Talk on Machine Learning and the Google Crowdsource App

Collaboration with: Google Crowdsource
Date: 22 August 2017
Venue: UTAR, Sg Long Campus
Participants: 56



In collaboration with Google Crowdsource, the Centre of Modern Languages and Literature (CMLL) parked under the Faculty of Creative Industries (FCI) and Department of Soft Skills Competency (DSSC) organised a talk on “Machine Learning and the Google Crowdsource app” at Sungai Long Campus on 22 August 2017.


Invited to speak was the Community Manager of Google India Reshma Sanghvi Dilip Kumar, who particularly takes great concern over languages in the world. According to Reshma, language plays an important role as it enables communication, one that is essential to humans.
“It would be unreasonable to assume that everyone speaks English. Fifty-five percent of the content on the internet is in English and the rest is made up of other languages, however only five percent speaks English,” said Reshma.


She pointed out that the language barrier has become a major problem, especially to those who love to travel. “It is true that passport and planes can take you to anywhere in the world, but it will be difficult to travel without understanding the language. In order to bridge this gap, Google has introduced many products over the years. If you have ever read a translation in your native language that has been translated from another language, you will understand that some of the translations are made word by word, and there are a lot of idiomatic phrases that cannot be translated because they only make sense in that language. Things like humour and play on words are often translated incorrectly.”
“This is where Google Crowdsource comes by to open a new frontier in which crowd sourced information assist in the improvement of the machine learning that makes Google Apps like Translate, Maps, Photos and Keyboard better,” she explained.


The Google Crowdsource is an app that requires the user to validate and verify a set of data, which in return would ‘teach’ or ‘educate’ the machine to provide a better translation in the future. It is a way of providing the machine with resources that are not only reliable but used widely, in all the languages possible.

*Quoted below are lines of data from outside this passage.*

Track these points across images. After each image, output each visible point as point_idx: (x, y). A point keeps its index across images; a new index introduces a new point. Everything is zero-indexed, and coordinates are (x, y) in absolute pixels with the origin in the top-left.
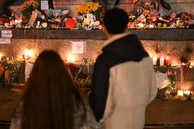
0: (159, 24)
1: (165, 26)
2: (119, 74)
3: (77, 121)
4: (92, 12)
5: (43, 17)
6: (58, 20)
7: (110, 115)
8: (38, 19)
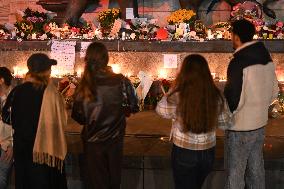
0: (265, 34)
1: (271, 36)
2: (250, 73)
3: (219, 108)
4: (186, 21)
5: (128, 27)
6: (146, 30)
7: (242, 107)
8: (123, 29)
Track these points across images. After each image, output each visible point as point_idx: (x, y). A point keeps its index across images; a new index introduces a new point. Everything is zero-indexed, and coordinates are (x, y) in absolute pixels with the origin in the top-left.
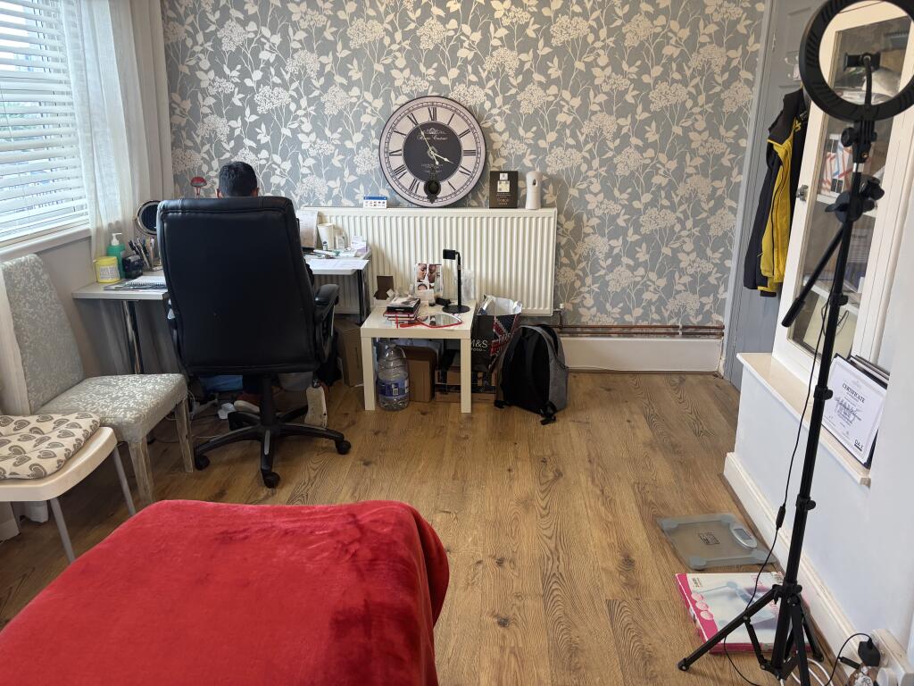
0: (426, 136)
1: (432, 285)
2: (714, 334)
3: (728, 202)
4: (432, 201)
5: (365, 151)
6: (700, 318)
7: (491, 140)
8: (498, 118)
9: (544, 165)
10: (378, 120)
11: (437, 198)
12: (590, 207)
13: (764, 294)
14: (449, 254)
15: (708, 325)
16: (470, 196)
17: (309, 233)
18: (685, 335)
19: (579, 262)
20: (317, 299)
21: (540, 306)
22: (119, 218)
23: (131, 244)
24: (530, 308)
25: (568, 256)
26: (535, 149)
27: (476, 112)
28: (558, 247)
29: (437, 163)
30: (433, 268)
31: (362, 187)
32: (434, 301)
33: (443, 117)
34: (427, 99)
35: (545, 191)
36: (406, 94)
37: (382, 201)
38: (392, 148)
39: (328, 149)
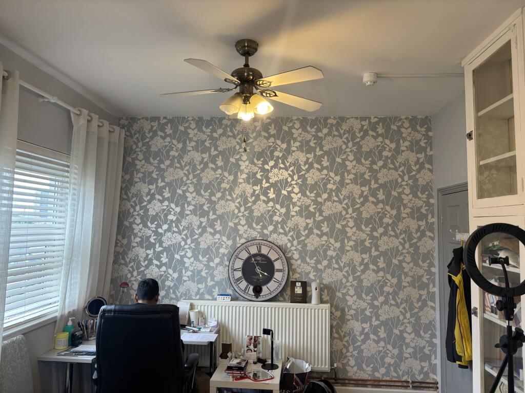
0: (255, 260)
1: (255, 349)
2: (432, 387)
3: (430, 303)
4: (257, 297)
5: (221, 268)
6: (422, 376)
7: (291, 264)
8: (295, 252)
9: (321, 279)
10: (229, 252)
11: (260, 296)
12: (349, 303)
13: (460, 366)
14: (266, 332)
15: (427, 381)
16: (279, 295)
17: (184, 316)
18: (415, 388)
19: (345, 336)
20: (186, 366)
21: (322, 365)
22: (75, 307)
23: (79, 324)
24: (316, 366)
25: (338, 332)
26: (316, 269)
27: (283, 248)
28: (332, 327)
29: (261, 276)
30: (256, 339)
31: (217, 288)
32: (256, 360)
33: (264, 251)
34: (256, 241)
35: (323, 293)
36: (245, 238)
37: (228, 297)
38: (236, 267)
39: (200, 266)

There are a total of eight categories altogether, namely image label verification which enables the machine to identify objects better; entity detection which allows machine to detect the right image; sentiment evaluation to educate the machine of the meaning of each sentence and how one feels while reading it; handwriting recognition to help machine understand and recognise individuals hand writing; translation to help machine translate from English to native language and vice versa; translation validation to help validate translation made by the users globally; landmarks to validate signage; and maps translation validation to validate landmarks entered by the users.
CMLL Acting Chairperson Maxwell Sim Yik Seng commented, “Overall, the organisation was successful as it brought a fair number of staff and students to come and get to know about crowdsourcing as a new way of information. This has rather positive implications of how crowdsourcing can be a model of knowledge leveraging and building in the future workplaces where our students are going as well as allowing the faculty to leverage on crowdsourcing as a resource for teaching and learning. The most obvious benefit is that the students and faculty were able to get to know about the possibilities towards the true democratization of knowledge building through crowd sourcing especially in the use of language translation and of language research, which is one of the key research outcomes of the CMLL.”